"Dedi ki onun kocası sana vurmuş."
Translation:She said that her husband hit you.
That would mean he shot you with a gun.
Accusative + vurmak = to shoot someone
Dative + vurmak = to hit someone
Vurmak = to hit / to shoot.
The difference is in the declension of its object. If you use it with an object in the dative case (sana), it means "to hit". If you use it with an accusative word (seni), it means "to shoot".
I made a mistake in this sentence saying "......hit her" instead of "....hit him" (So far so clear) and was corrected to "He said that his husband hit you." HE said that HIS husband..... does not make any sense.

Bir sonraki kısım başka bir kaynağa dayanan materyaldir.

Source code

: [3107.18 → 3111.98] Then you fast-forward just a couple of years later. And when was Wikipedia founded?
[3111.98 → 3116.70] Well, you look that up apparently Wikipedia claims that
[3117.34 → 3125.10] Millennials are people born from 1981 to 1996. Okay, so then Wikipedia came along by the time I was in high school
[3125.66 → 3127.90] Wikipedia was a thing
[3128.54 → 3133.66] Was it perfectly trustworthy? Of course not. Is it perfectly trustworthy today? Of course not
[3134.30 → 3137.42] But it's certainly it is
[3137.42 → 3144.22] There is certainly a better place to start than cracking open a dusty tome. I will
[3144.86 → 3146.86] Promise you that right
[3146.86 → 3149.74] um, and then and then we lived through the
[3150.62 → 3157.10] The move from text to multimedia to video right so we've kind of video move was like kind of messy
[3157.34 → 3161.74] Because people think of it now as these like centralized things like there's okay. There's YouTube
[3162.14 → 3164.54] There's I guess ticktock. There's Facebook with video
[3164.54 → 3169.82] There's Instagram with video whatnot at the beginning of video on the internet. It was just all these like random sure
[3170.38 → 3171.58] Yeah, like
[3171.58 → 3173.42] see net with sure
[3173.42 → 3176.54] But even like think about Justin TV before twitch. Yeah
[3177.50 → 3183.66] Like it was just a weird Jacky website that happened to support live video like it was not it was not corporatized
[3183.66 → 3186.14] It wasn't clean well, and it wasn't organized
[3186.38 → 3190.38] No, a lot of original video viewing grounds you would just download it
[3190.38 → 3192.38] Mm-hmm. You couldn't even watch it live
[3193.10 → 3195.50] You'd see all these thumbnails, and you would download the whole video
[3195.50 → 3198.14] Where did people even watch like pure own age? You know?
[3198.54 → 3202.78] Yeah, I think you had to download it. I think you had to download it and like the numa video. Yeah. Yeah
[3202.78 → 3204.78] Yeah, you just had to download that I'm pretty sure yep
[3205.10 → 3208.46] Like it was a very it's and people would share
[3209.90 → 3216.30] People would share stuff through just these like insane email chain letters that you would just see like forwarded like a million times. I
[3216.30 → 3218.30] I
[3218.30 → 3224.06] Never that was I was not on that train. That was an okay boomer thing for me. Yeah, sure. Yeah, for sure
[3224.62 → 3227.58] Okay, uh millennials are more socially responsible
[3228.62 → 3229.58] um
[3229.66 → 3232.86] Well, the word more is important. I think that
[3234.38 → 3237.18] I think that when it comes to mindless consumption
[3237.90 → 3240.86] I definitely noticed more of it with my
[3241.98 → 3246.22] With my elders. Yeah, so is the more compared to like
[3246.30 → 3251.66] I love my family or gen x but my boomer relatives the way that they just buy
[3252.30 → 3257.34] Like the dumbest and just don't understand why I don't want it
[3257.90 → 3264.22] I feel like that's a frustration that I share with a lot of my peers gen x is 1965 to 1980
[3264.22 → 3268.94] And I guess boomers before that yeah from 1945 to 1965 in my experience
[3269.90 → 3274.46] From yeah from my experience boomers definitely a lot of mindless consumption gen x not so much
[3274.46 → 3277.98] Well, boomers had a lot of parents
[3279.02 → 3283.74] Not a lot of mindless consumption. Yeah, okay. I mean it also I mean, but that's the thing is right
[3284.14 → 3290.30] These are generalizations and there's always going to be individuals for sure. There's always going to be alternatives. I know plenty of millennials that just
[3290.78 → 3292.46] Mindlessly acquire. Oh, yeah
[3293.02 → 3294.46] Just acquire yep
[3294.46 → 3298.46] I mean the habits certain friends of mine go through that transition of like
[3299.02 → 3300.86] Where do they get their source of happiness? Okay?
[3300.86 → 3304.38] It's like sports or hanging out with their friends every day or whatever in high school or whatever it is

Pls. delete this translation from your inkubator.
Well, technically, it does make sense since marriage between gay couples is a thing in the world. ;p
Tamam. Surely you are right. I only didn't think in this possibility. Thank you for your answer.
What's the difference in meaning to: Dedi ki onun kocası sana vurdu ? If I remember correctly, "ki" indicates that the part following it is more or less direction quotation. Then "vurmuş" instead of "vurdu" would indicate whether the reporter (the subject of "dedi") witnessed the hitting event. Or do I misremember, and what matters is whether the speaker witnessed it, in which case "vurmuş" would be strongly preferred?